I want to group my data using SQL or R so that I can get top or bottom 10 Subarea_codes for each Company and Area_code. In essence: the Subarea_codes within the Area_codes where each Company has its largest or smallest result.
data.csv
Area_code Subarea_code Company Result
10 101 A 15
10 101 P 10
10 101 C 4
10 102 A 10
10 102 P 8
10 102 C 5
11 111 A 15
11 111 P 20
11 111 C 5
11 112 A 10
11 112 P 5
11 112 C 10
result.csv should be like this
Company Area_code Largest_subarea_code Result Smallest_subarea_code Result
A 10 101 15 102 10
P 10 101 10 102 8
C 10 102 5 101 4
A 11 111 15 112 10
P 11 111 20 112 5
C 11 112 10 111 5
Within each Area_code there can be hundreds of Subarea_codes but I only want the top and bottom 10 for each Company.
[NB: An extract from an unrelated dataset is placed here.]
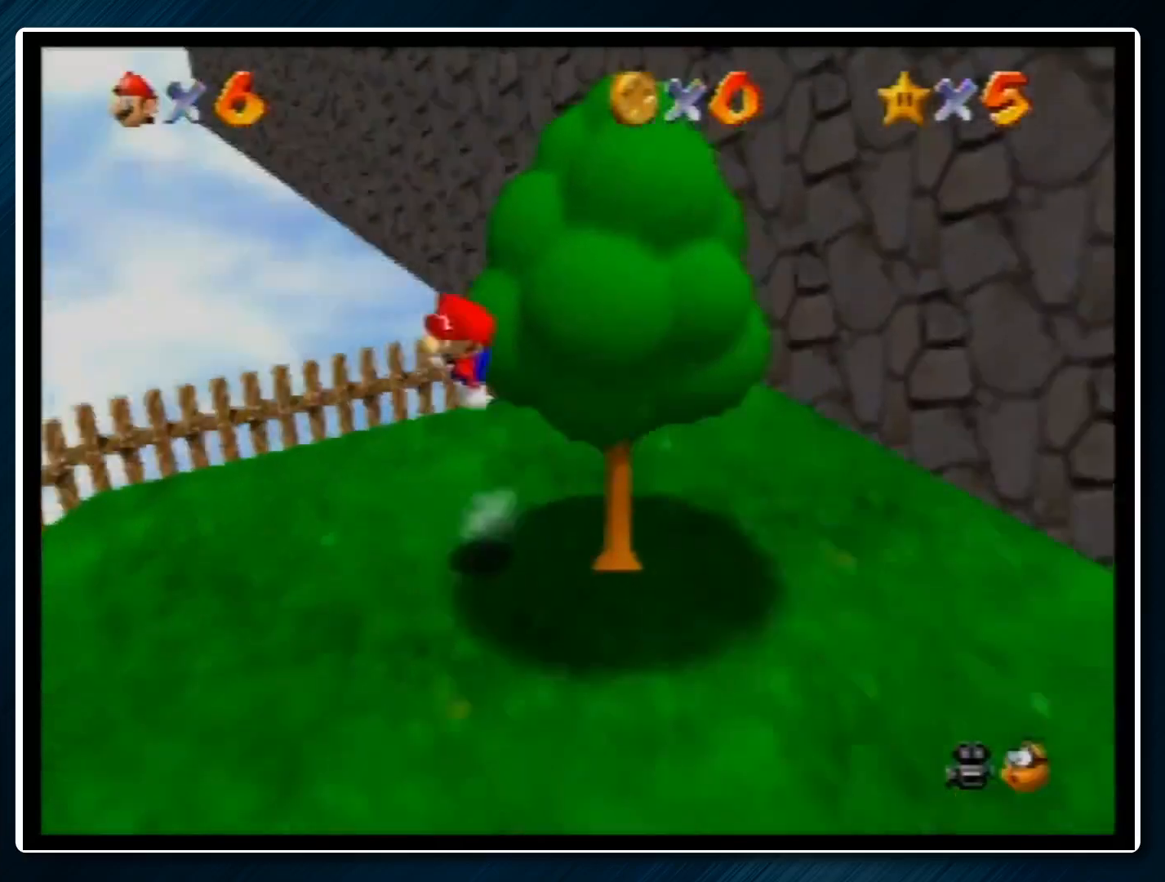
{"buttons": [], "left_stick": "center", "events": [[100, "left_stick", "down-right"], [367, "left_stick", "center"]]}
Also this doesn't have to be resolved in one query, but can be divided into two queries, meaning smallest is presented in results_10_smallest and largest in result_10_largest. But I'm hoping I can accomplish this with one query for each result.
What I've tried:
SELECT Company, Area_code, Subarea_code MAX(Result)
AS Max_result
FROM data
GROUP BY Subarea_code
ORDER BY Company
;
This gives me all the Companies with the highest results within each Subarea_code. Which would mean: A, A, P, A-C for the data above.
Using sqldf package:
df <- read.table(text="Area_code Subarea_code Company Result
10 101 A 15
10 101 P 10
10 101 C 4
10 102 A 10
10 102 P 8
10 102 C 5
11 111 A 15
11 111 P 20
11 111 C 5
11 112 A 10
11 112 P 5
11 112 C 10", header=TRUE)
library(sqldf)
mymax <- sqldf("select Company,
Area_code,
max(Subarea_code) Largest_subarea_code
from df
group by Company,Area_code")
mymaxres <- sqldf("select d.Company,
d.Area_code,
m.Largest_subarea_code,
d.Result
from df d, mymax m
where d.Company=m.Company and
d.Subarea_code=m.Largest_subarea_code")
mymin <- sqldf("select Company,
Area_code,
min(Subarea_code) Smallest_subarea_code
from df
group by Company,Area_code")
myminres <- sqldf("select d.Company,
d.Area_code,
m.Smallest_subarea_code,
d.Result
from df d, mymin m
where d.Company=m.Company and
d.Subarea_code=m.Smallest_subarea_code")
result <- sqldf("select a.*, b.Smallest_subarea_code,b.Result
from mymaxres a, myminres b
where a.Company=b.Company and
a.Area_code=b.Area_code")
If you already doing it in R, why not use the much more efficient data.table instead of sqldf using SQL syntax? Assuming data is your data set, simply:
library(data.table)
setDT(data)[, list(Largest_subarea_code = Subarea_code[which.max(Result)],
Resultmax = max(Result),
Smallest_subarea_code = Subarea_code[which.min(Result)],
Resultmin = min(Result)), by = list(Company, Area_code)]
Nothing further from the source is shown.